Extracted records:
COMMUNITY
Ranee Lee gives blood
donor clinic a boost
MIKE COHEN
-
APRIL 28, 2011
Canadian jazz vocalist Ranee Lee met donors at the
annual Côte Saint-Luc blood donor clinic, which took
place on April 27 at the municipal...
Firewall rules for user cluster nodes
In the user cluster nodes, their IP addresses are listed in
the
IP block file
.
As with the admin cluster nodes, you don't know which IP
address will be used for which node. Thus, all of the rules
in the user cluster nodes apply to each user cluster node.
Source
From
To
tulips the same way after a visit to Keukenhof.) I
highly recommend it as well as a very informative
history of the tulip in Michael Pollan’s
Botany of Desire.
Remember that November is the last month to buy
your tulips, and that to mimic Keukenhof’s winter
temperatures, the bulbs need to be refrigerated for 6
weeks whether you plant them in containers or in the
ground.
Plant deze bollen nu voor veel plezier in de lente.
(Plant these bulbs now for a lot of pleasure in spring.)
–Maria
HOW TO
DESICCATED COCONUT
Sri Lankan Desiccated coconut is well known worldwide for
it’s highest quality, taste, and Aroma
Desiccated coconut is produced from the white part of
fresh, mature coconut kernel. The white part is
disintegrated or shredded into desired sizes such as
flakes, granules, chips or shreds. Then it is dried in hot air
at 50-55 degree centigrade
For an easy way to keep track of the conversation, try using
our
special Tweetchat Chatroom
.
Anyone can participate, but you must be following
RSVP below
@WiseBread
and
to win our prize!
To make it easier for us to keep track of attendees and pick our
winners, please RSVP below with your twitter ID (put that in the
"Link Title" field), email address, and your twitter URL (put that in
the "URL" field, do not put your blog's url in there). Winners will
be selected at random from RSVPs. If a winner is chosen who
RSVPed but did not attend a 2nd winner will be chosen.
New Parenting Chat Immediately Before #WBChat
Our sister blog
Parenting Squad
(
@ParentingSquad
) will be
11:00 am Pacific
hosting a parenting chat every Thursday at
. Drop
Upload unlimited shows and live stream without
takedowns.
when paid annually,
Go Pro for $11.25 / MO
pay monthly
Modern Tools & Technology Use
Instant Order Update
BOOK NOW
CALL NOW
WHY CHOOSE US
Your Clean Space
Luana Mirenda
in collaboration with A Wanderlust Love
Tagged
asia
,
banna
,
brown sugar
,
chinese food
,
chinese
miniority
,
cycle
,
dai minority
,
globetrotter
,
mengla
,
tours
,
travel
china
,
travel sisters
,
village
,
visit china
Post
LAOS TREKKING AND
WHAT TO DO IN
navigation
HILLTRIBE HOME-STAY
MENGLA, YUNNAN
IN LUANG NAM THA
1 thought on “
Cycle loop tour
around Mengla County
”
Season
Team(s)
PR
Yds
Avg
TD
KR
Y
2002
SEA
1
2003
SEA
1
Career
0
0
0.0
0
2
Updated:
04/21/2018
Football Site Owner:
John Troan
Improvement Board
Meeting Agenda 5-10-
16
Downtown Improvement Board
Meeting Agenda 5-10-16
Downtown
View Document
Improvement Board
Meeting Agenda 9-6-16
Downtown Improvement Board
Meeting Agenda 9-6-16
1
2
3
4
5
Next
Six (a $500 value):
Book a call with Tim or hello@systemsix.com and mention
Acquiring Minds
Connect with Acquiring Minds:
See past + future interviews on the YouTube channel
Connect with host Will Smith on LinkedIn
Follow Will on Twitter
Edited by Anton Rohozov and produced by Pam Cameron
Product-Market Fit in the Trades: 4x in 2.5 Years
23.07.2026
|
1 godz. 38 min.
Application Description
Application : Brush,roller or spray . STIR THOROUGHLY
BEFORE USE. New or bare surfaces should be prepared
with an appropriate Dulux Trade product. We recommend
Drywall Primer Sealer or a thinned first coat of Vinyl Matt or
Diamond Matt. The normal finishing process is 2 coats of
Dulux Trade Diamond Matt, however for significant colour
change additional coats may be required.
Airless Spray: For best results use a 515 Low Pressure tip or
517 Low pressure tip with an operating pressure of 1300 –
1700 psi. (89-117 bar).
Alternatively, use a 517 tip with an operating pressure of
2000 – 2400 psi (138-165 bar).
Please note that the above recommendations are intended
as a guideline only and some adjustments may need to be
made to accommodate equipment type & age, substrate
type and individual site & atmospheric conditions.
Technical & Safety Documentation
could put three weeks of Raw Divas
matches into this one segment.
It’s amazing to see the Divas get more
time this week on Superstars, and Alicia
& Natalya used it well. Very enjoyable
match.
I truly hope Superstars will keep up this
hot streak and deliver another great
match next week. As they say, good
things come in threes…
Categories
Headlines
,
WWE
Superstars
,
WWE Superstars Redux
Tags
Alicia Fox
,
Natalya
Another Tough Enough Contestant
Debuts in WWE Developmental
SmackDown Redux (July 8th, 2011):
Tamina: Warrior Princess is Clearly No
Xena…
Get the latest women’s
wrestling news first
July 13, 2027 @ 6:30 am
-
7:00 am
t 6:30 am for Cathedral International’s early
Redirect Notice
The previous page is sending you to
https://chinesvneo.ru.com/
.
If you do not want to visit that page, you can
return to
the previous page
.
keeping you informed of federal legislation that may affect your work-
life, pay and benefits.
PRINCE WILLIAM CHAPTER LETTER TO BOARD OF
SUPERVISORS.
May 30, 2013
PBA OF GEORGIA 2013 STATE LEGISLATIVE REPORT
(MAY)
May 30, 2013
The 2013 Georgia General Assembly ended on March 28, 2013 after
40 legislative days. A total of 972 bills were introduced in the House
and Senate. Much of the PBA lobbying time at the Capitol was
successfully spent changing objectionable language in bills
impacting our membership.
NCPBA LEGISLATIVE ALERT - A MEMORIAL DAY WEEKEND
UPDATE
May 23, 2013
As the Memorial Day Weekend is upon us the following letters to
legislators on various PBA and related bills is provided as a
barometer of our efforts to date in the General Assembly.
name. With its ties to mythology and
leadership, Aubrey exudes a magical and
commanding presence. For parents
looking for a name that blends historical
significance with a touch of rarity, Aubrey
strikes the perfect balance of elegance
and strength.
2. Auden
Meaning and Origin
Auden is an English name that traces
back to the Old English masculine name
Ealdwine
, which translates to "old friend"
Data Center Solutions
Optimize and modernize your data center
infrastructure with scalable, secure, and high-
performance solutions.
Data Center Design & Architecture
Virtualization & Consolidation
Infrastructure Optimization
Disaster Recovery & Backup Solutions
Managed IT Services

◆ **Work task**
For this exercise, output the records in full, exactly.

◆ **Solution to this task**
COMMUNITY
Ranee Lee gives blood
donor clinic a boost
MIKE COHEN
-
APRIL 28, 2011
Canadian jazz vocalist Ranee Lee met donors at the
annual Côte Saint-Luc blood donor clinic, which took
place on April 27 at the municipal...
Firewall rules for user cluster nodes
In the user cluster nodes, their IP addresses are listed in
the
IP block file
.
As with the admin cluster nodes, you don't know which IP
address will be used for which node. Thus, all of the rules
in the user cluster nodes apply to each user cluster node.
Source
From
To
tulips the same way after a visit to Keukenhof.) I
highly recommend it as well as a very informative
history of the tulip in Michael Pollan’s
Botany of Desire.
Remember that November is the last month to buy
your tulips, and that to mimic Keukenhof’s winter
temperatures, the bulbs need to be refrigerated for 6
weeks whether you plant them in containers or in the
ground.
Plant deze bollen nu voor veel plezier in de lente.
(Plant these bulbs now for a lot of pleasure in spring.)
–Maria
HOW TO
DESICCATED COCONUT
Sri Lankan Desiccated coconut is well known worldwide for
it’s highest quality, taste, and Aroma
Desiccated coconut is produced from the white part of
fresh, mature coconut kernel. The white part is
disintegrated or shredded into desired sizes such as
flakes, granules, chips or shreds. Then it is dried in hot air
at 50-55 degree centigrade
For an easy way to keep track of the conversation, try using
our
special Tweetchat Chatroom
.
Anyone can participate, but you must be following
RSVP below
@WiseBread
and
to win our prize!
To make it easier for us to keep track of attendees and pick our
winners, please RSVP below with your twitter ID (put that in the
"Link Title" field), email address, and your twitter URL (put that in
the "URL" field, do not put your blog's url in there). Winners will
be selected at random from RSVPs. If a winner is chosen who
RSVPed but did not attend a 2nd winner will be chosen.
New Parenting Chat Immediately Before #WBChat
Our sister blog
Parenting Squad
(
@ParentingSquad
) will be
11:00 am Pacific
hosting a parenting chat every Thursday at
. Drop
Upload unlimited shows and live stream without
takedowns.
when paid annually,
Go Pro for $11.25 / MO
pay monthly
Modern Tools & Technology Use
Instant Order Update
BOOK NOW
CALL NOW
WHY CHOOSE US
Your Clean Space
Luana Mirenda
in collaboration with A Wanderlust Love
Tagged
asia
,
banna
,
brown sugar
,
chinese food
,
chinese
miniority
,
cycle
,
dai minority
,
globetrotter
,
mengla
,
tours
,
travel
china
,
travel sisters
,
village
,
visit china
Post
LAOS TREKKING AND
WHAT TO DO IN
navigation
HILLTRIBE HOME-STAY
MENGLA, YUNNAN
IN LUANG NAM THA
1 thought on “
Cycle loop tour
around Mengla County
”
Season
Team(s)
PR
Yds
Avg
TD
KR
Y
2002
SEA
1
2003
SEA
1
Career
0
0
0.0
0
2
Updated:
04/21/2018
Football Site Owner:
John Troan
Improvement Board
Meeting Agenda 5-10-
16
Downtown Improvement Board
Meeting Agenda 5-10-16
Downtown
View Document
Improvement Board
Meeting Agenda 9-6-16
Downtown Improvement Board
Meeting Agenda 9-6-16
1
2
3
4
5
Next
Six (a $500 value):
Book a call with Tim or hello@systemsix.com and mention
Acquiring Minds
Connect with Acquiring Minds:
See past + future interviews on the YouTube channel
Connect with host Will Smith on LinkedIn
Follow Will on Twitter
Edited by Anton Rohozov and produced by Pam Cameron
Product-Market Fit in the Trades: 4x in 2.5 Years
23.07.2026
|
1 godz. 38 min.
Application Description
Application : Brush,roller or spray . STIR THOROUGHLY
BEFORE USE. New or bare surfaces should be prepared
with an appropriate Dulux Trade product. We recommend
Drywall Primer Sealer or a thinned first coat of Vinyl Matt or
Diamond Matt. The normal finishing process is 2 coats of
Dulux Trade Diamond Matt, however for significant colour
change additional coats may be required.
Airless Spray: For best results use a 515 Low Pressure tip or
517 Low pressure tip with an operating pressure of 1300 –
1700 psi. (89-117 bar).
Alternatively, use a 517 tip with an operating pressure of
2000 – 2400 psi (138-165 bar).
Please note that the above recommendations are intended
as a guideline only and some adjustments may need to be
made to accommodate equipment type & age, substrate
type and individual site & atmospheric conditions.
Technical & Safety Documentation
could put three weeks of Raw Divas
matches into this one segment.
It’s amazing to see the Divas get more
time this week on Superstars, and Alicia
& Natalya used it well. Very enjoyable
match.
I truly hope Superstars will keep up this
hot streak and deliver another great
match next week. As they say, good
things come in threes…
Categories
Headlines
,
WWE
Superstars
,
WWE Superstars Redux
Tags
Alicia Fox
,
Natalya
Another Tough Enough Contestant
Debuts in WWE Developmental
SmackDown Redux (July 8th, 2011):
Tamina: Warrior Princess is Clearly No
Xena…
Get the latest women’s
wrestling news first
July 13, 2027 @ 6:30 am
-
7:00 am
t 6:30 am for Cathedral International’s early
Redirect Notice
The previous page is sending you to
https://chinesvneo.ru.com/
.
If you do not want to visit that page, you can
return to
the previous page
.
keeping you informed of federal legislation that may affect your work-
life, pay and benefits.
PRINCE WILLIAM CHAPTER LETTER TO BOARD OF
SUPERVISORS.
May 30, 2013
PBA OF GEORGIA 2013 STATE LEGISLATIVE REPORT
(MAY)
May 30, 2013
The 2013 Georgia General Assembly ended on March 28, 2013 after
40 legislative days. A total of 972 bills were introduced in the House
and Senate. Much of the PBA lobbying time at the Capitol was
successfully spent changing objectionable language in bills
impacting our membership.
NCPBA LEGISLATIVE ALERT - A MEMORIAL DAY WEEKEND
UPDATE
May 23, 2013
As the Memorial Day Weekend is upon us the following letters to
legislators on various PBA and related bills is provided as a
barometer of our efforts to date in the General Assembly.
name. With its ties to mythology and
leadership, Aubrey exudes a magical and
commanding presence. For parents
looking for a name that blends historical
significance with a touch of rarity, Aubrey
strikes the perfect balance of elegance
and strength.
2. Auden
Meaning and Origin
Auden is an English name that traces
back to the Old English masculine name
Ealdwine
, which translates to "old friend"
Data Center Solutions
Optimize and modernize your data center
infrastructure with scalable, secure, and high-
performance solutions.
Data Center Design & Architecture
Virtualization & Consolidation
Infrastructure Optimization
Disaster Recovery & Backup Solutions
Managed IT Services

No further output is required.